Häufiger sind noch in Kirchen karolingische Reste nachweisbar. Urkundliche Überlieferung, Beobachtung des Mauerwerks, Maßverhältnisse und Architekturstücke vereinigen sich, uns ihre Zeitstellung erkennen zu lassen. So ist die Justinuskirche in höchst bald nach 826 errichtet, und spätere Jahrhunderte haben so wenig an dem Bau geändert, daß nicht nur der Grundriß – von ihm hat man im spätgotischen Chor neuerdings auch die Fundamente der karolingischen Apsiden gefunden –, sondern auch aufgehendes Mauerwerk hinreichend hoch erhalten ist, um seine dünnen, exakten Steinschichten mit einem derben Fugenstrich als charakteristisch erkennen zu lassen. Es ist der Typ der altchristlichen Kreuzbasilika, bei der sich mit äußerster Schlichtheit im äußeren Aufbau im Innern eine scharfe wagrechte Linienführung paart, die von allen Punkten aus den Gläubigen zum Hochaltar leitet.

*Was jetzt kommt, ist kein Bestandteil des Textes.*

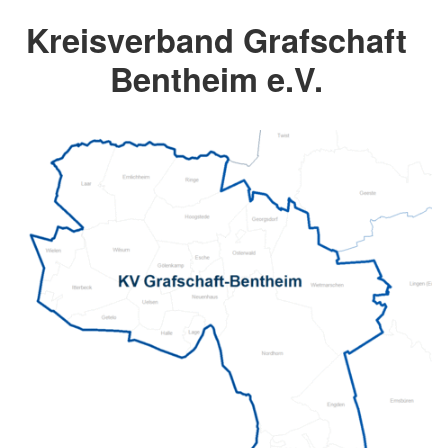
Kreisverband Grafschaft
Bentheim e.V.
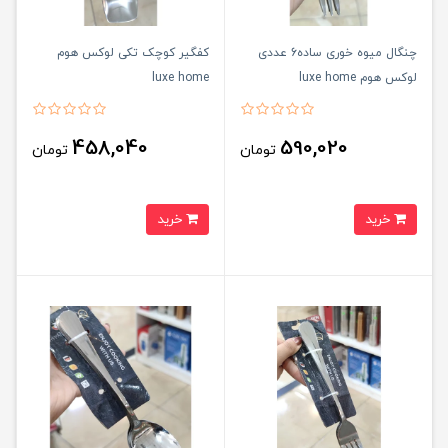
چنگال میوه خوری ساده6 عددی
کفگیر کوچک تکی لوکس هوم
لوکس هوم luxe home
luxe home
458,040
590,020
تومان
تومان
خرید
خرید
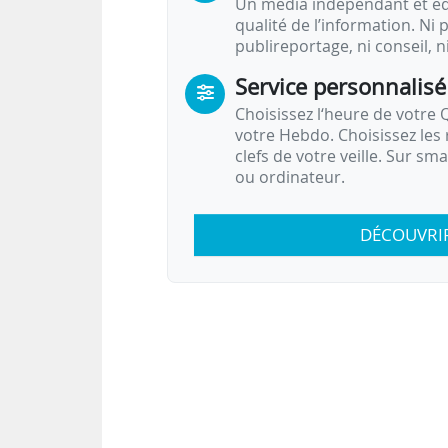
Un média indépendant et équ
qualité de l’information. Ni p
publireportage, ni conseil, n
Service personnalisé
Choisissez l‘heure de votre Q
votre Hebdo. Choisissez les 
clefs de votre veille. Sur sm
ou ordinateur.
DÉCOUVRI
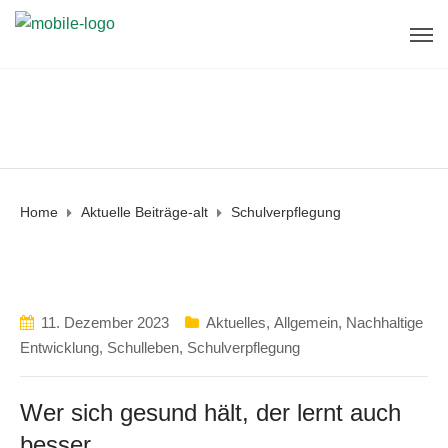
Home
Aktuelle Beiträge-alt
Schulverpflegung
11. Dezember 2023
Aktuelles
,
Allgemein
,
Nachhaltige
Entwicklung
,
Schulleben
,
Schulverpflegung
Wer sich gesund hält, der lernt auch
besser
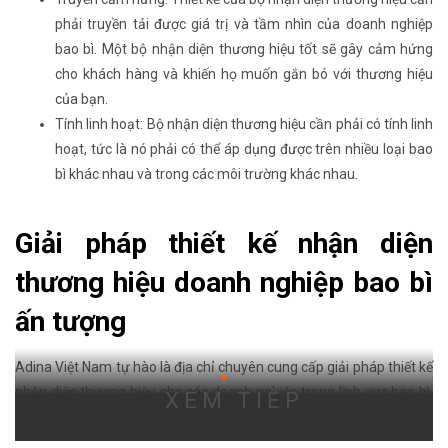
phải truyền tải được giá trị và tầm nhìn của doanh nghiệp
bao bì. Một bộ nhận diện thương hiệu tốt sẽ gây cảm hứng
cho khách hàng và khiến họ muốn gắn bó với thương hiệu
của bạn.
Tính linh hoạt: Bộ nhận diện thương hiệu cần phải có tính linh
hoạt, tức là nó phải có thể áp dụng được trên nhiều loại bao
bì khác nhau và trong các môi trường khác nhau.
Giải pháp thiết kế nhận diện
thương hiệu doanh nghiệp bao bì
ấn tượng
Adina Việt Nam tự hào là địa chỉ chuyên cung cấp giải pháp thiết kế
nhận diện thương hiệu cho các doanh nghiệp trong lĩnh vực bao bì.
XEM TIẾP
Với đội ngũ nhân viên giàu kinh nghiệm, chúng tôi cam kết sẽ mang
đến cho khách hàng những yếu tố nhận diện phù hợp nhất để giúp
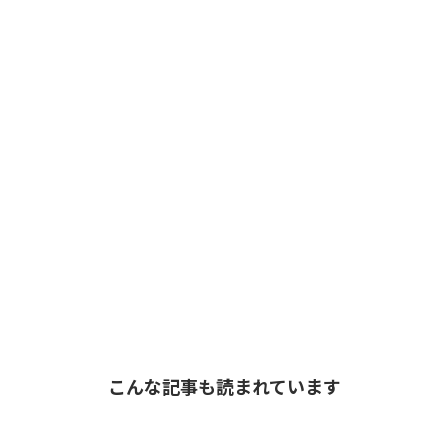
こんな記事も読まれています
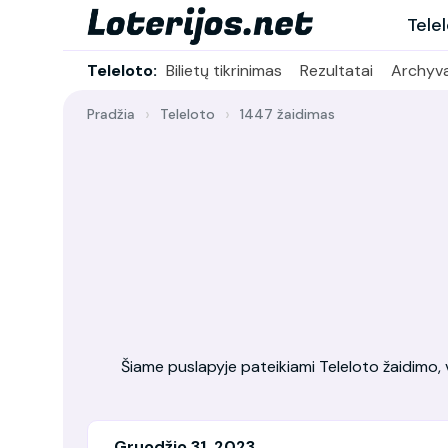
Tele
Teleloto:
Bilietų tikrinimas
Rezultatai
Archyv
Pradžia
Teleloto
1447 žaidimas
Šiame puslapyje pateikiami Teleloto žaidimo, vy
Gruodžio 31, 2023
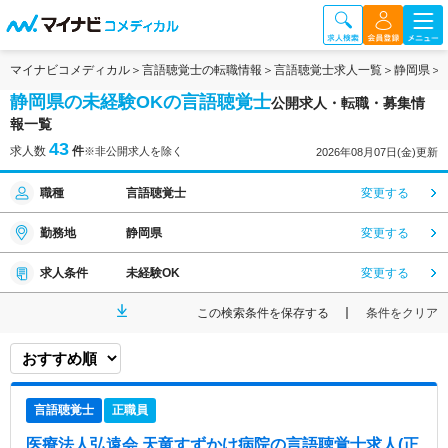
マイナビコメディカル
言語聴覚士の転職情報
言語聴覚士求人一覧
静岡県
静岡県の未経験OKの言語聴覚士
公開求人・転職・募集情
報一覧
43
求人数
件
※非公開求人を除く
2026年08月07日(金)更新
職種
言語聴覚士
変更する
勤務地
静岡県
変更する
求人条件
未経験OK
変更する
この検索条件を保存する
条件をクリア
言語聴覚士
正職員
医療法人弘遠会 天竜すずかけ病院
の言語聴覚士求人(正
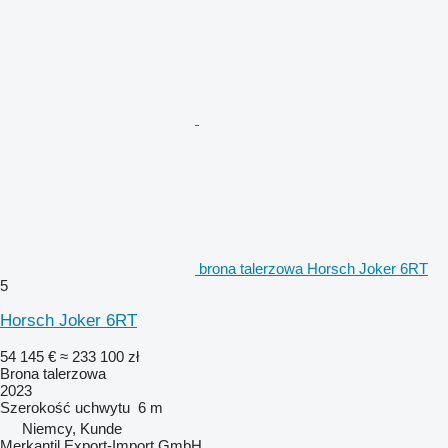
brona talerzowa Horsch Joker 6RT
5
Horsch Joker 6RT
54 145 €
≈ 233 100 zł
Brona talerzowa
2023
Szerokość uchwytu
6 m
Niemcy, Kunde
Merkantil Export-Import GmbH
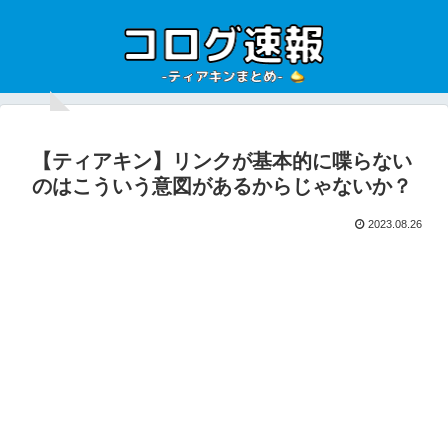
【ティアキン】リンクが基本的に喋らない
のはこういう意図があるからじゃないか？
2023.08.26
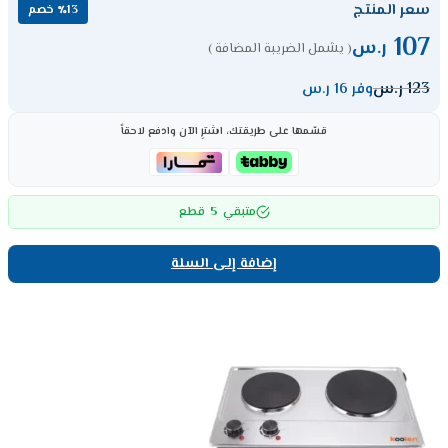
سعر المنتج
٪13 خصم
107
ر.س
( يشمل الضريبة المضافة )
123
ر.س
وفر 16 ر.س
قسّمها على طريقتك، اشترِ الآن وادفع لاحقاً
5
متبقي
قطع
إضافة إلى السلة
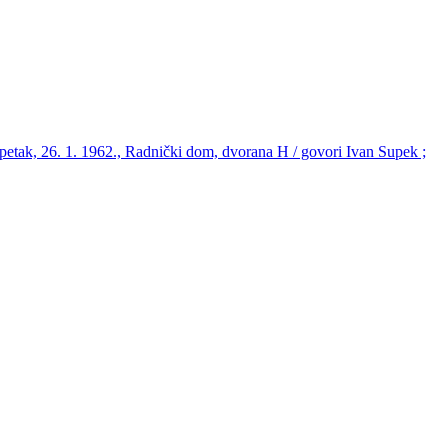
 petak, 26. 1. 1962., Radnički dom, dvorana H / govori Ivan Supek ;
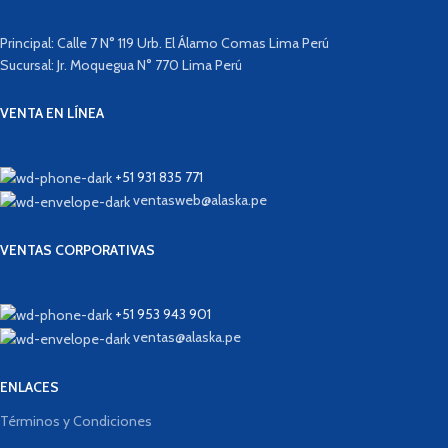
Principal: Calle 7 N° 119 Urb. El Álamo Comas Lima Perú
Sucursal: Jr. Moquegua N° 770 Lima Perú
VENTA EN LÍNEA
+51 931 835 771
ventasweb@alaska.pe
VENTAS CORPORATIVAS
+51 953 943 901
ventas@alaska.pe
ENLACES
Términos y Condiciones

Einfacher noch als die Justinuskirche in Höchst ist die des hl. Egidius in Mittelheim, wo unter Benutzung karolingischer Reste das 12. Jahrhundert ganz auf dem alten Grundriß eine Basilika erbaut hat. An ihr ließ sich unter Kontrolle von Höchst, Seligenstadt, Steinbach im Odenwald und Bierstadt ein karolingisches Fußmaß wiedergewinnen, das naturgemäß kein geringes Kriterium zur Beurteilung weiterer Kirchen bildet. Aus Geisenheim und Bierstadt – hier noch an Ort und Stelle – besitzen wir Türstürze, die durch ihre Verzierung ganz in Kerbschnittmanier aufs deutlichste verraten, daß sie in einer Zeit entstanden sind, in der die »Steinmetzen« zur Ornamentierung der Steine nur den altgewohnten Vorrat der Holzschnitzereien an den Fachwerkhäusern besaßen. Auch die Kapitale in Mittelheim haben zum Teil noch rechte Holzprofile, zum Teil aber Eierstäbe, die ihre antike Herkunft gerade noch fühlen lassen.

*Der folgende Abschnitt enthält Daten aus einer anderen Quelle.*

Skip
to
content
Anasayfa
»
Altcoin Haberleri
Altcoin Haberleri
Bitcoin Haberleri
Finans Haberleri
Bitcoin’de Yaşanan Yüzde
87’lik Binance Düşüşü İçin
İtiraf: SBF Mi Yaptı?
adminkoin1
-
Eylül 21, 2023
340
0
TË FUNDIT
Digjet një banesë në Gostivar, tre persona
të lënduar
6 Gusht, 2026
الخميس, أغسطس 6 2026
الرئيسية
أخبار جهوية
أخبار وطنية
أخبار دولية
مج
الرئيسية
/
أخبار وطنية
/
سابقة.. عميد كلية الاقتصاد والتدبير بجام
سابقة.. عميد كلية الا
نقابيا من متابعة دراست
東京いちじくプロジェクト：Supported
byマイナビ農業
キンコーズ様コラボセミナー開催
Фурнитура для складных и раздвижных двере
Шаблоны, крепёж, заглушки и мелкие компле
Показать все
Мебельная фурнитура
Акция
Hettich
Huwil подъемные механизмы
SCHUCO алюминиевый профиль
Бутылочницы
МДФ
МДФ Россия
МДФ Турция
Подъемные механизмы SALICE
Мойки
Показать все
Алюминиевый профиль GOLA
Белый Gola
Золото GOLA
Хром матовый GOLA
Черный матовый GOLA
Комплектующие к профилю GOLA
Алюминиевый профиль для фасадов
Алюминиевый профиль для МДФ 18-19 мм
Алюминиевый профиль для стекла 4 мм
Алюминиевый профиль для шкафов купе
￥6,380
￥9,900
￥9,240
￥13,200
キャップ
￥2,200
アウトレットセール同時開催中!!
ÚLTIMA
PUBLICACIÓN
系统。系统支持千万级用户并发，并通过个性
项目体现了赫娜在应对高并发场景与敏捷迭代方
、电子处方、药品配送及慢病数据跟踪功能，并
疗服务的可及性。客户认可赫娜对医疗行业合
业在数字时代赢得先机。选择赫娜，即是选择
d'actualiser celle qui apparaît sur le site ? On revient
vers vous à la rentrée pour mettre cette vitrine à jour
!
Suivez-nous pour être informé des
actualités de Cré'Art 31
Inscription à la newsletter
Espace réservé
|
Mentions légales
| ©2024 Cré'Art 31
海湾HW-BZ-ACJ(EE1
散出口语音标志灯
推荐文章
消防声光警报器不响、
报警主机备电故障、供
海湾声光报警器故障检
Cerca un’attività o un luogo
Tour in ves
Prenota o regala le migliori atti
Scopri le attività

Welche Steinarchitektur muß aber schon damals im Lande gewesen sein, wenn wir auf verhältnismäßig engem Raum außer in den genannten Orten auch im Kloster Eberbach und Östrich, an der Lahn in Limburg und Dietkirchen solche Reste haben. Was uns die Kirche aus religiösen Gründen in den Gräbern seit dieser Zeit an Beigaben genommen hat, gibt sie uns an Architektur über der Erde wieder.

Mit der Konsolidierung des fränkischen Staates unter den Karolingern und seiner Expansion nach Osten und mit der damit verbundenen Kolonisation und Kultivierung durch den Staat in engster Verknüpfung mit der Kirche sind nach den Stürmen der Völkerwanderungszeit für die Länder am Rhein und so auch für die Nassauer Lande endlich wieder Verhältnisse entstanden, die eine stetere Entwicklung und Entfaltung auch in kulturellen Dingen gewährleisteten. Und gleich dieser Anfang, die Zeit Karls des Großen und seiner Erben, war eine der Höhen im Wandel der Geschichte, die zu erklimmen das Schicksal dem deutschen Volk nur in Abständen von Jahrhunderten vergönnt.